• _PROBLEM REQUIREMENTS_
Starting with the first line of the data below, copy each line up to and including the one containing "b the formerly". Pictures stay out.

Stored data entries

______

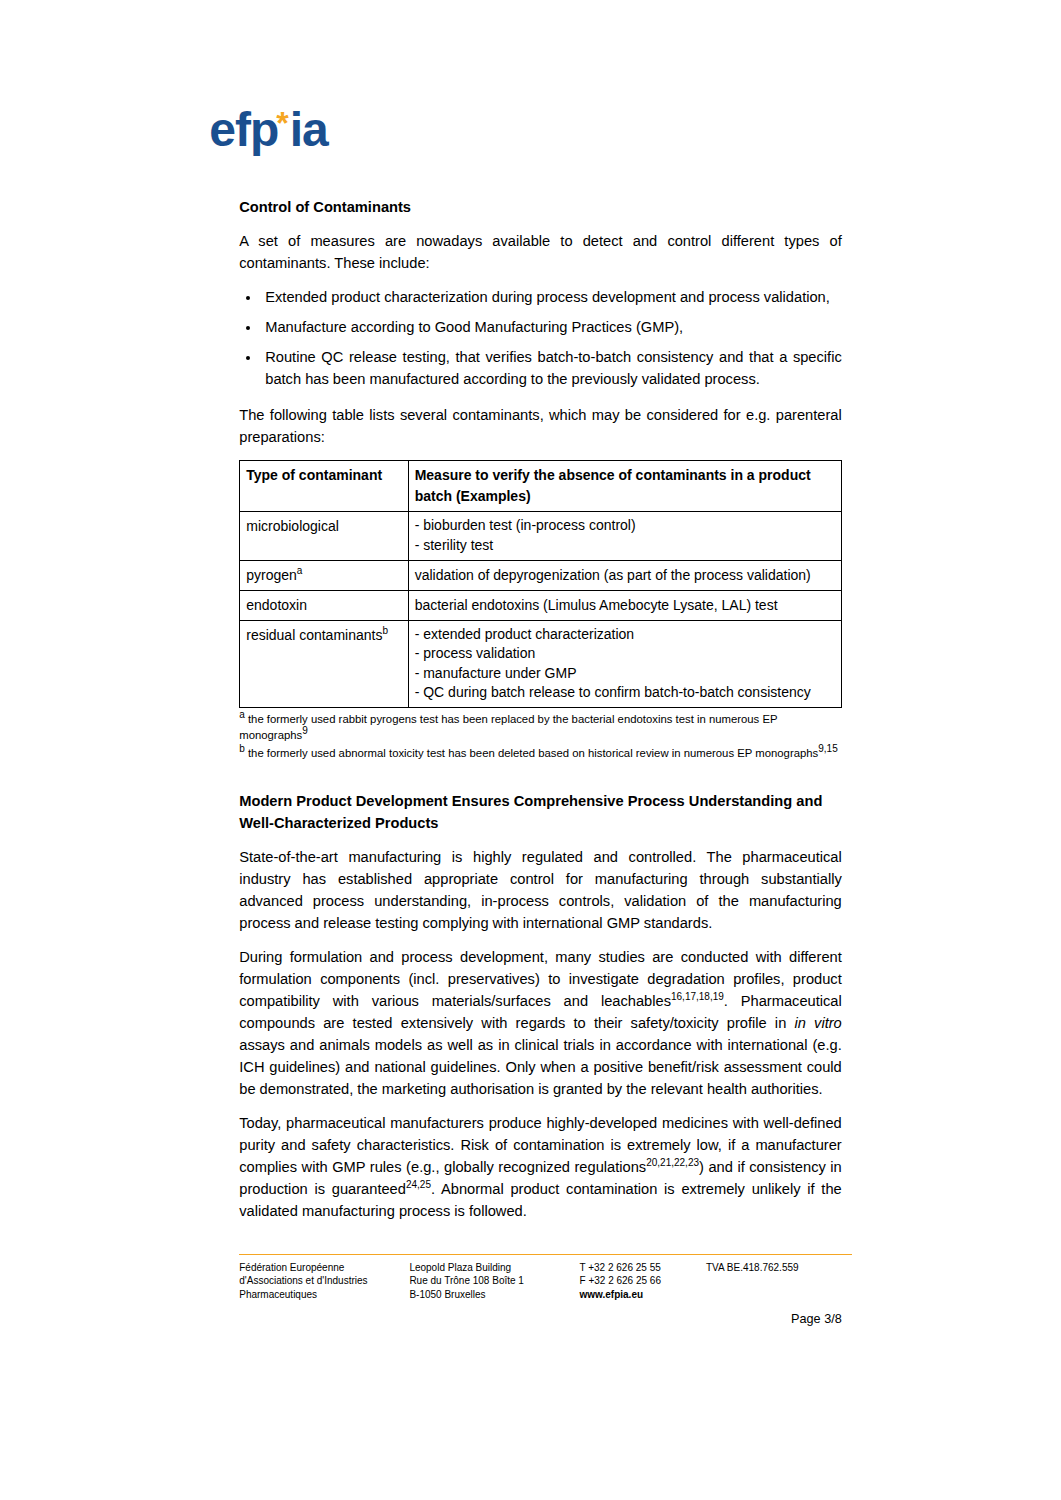efp*ia
Control of Contaminants
A set of measures are nowadays available to detect and control different types of contaminants. These include:
Extended product characterization during process development and process validation,
Manufacture according to Good Manufacturing Practices (GMP),
Routine QC release testing, that verifies batch-to-batch consistency and that a specific batch has been manufactured according to the previously validated process.
The following table lists several contaminants, which may be considered for e.g. parenteral preparations:
| Type of contaminant | Measure to verify the absence of contaminants in a product batch (Examples) |
| --- | --- |
| microbiological | - bioburden test (in-process control) - sterility test |
| pyrogen a | validation of depyrogenization (as part of the process validation) |
| endotoxin | bacterial endotoxins (Limulus Amebocyte Lysate, LAL) test |
| residual contaminants b | - extended product characterization - process validation - manufacture under GMP - QC during batch release to confirm batch-to-batch consistency |
a the formerly used rabbit pyrogens test has been replaced by the bacterial endotoxins test in numerous EP monographs9
b the formerly used abnormal toxicity test has been deleted based on historical review in numerous EP monographs9,15
Modern Product Development Ensures Comprehensive Process Understanding and Well-Characterized Products
State-of-the-art manufacturing is highly regulated and controlled. The pharmaceutical industry has established appropriate control for manufacturing through substantially advanced process understanding, in-process controls, validation of the manufacturing process and release testing complying with international GMP standards.
During formulation and process development, many studies are conducted with different formulation components (incl. preservatives) to investigate degradation profiles, product compatibility with various materials/surfaces and leachables16,17,18,19. Pharmaceutical compounds are tested extensively with regards to their safety/toxicity profile in in vitro assays and animals models as well as in clinical trials in accordance with international (e.g. ICH guidelines) and national guidelines. Only when a positive benefit/risk assessment could be demonstrated, the marketing authorisation is granted by the relevant health authorities.
Today, pharmaceutical manufacturers produce highly-developed medicines with well-defined purity and safety characteristics. Risk of contamination is extremely low, if a manufacturer complies with GMP rules (e.g., globally recognized regulations20,21,22,23) and if consistency in production is guaranteed24,25. Abnormal product contamination is extremely unlikely if the validated manufacturing process is followed.
Fédération Européenne
d'Associations et d'Industries
Pharmaceutiques
Leopold Plaza Building
Rue du Trône 108 Boîte 1
B-1050 Bruxelles
T +32 2 626 25 55
F +32 2 626 25 66
www.efpia.eu
TVA BE.418.762.559
Page 3/8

______

• _OUTPUT_
efp*ia
Control of Contaminants
A set of measures are nowadays available to detect and control different types of contaminants. These include:
Extended product characterization during process development and process validation,
Manufacture according to Good Manufacturing Practices (GMP),
Routine QC release testing, that verifies batch-to-batch consistency and that a specific batch has been manufactured according to the previously validated process.
The following table lists several contaminants, which may be considered for e.g. parenteral preparations:
| Type of contaminant | Measure to verify the absence of contaminants in a product batch (Examples) |
| --- | --- |
| microbiological | - bioburden test (in-process control) - sterility test |
| pyrogen a | validation of depyrogenization (as part of the process validation) |
| endotoxin | bacterial endotoxins (Limulus Amebocyte Lysate, LAL) test |
| residual contaminants b | - extended product characterization - process validation - manufacture under GMP - QC during batch release to confirm batch-to-batch consistency |
a the formerly used rabbit pyrogens test has been replaced by the bacterial endotoxins test in numerous EP monographs9
b the formerly used abnormal toxicity test has been deleted based on historical review in numerous EP monographs9,15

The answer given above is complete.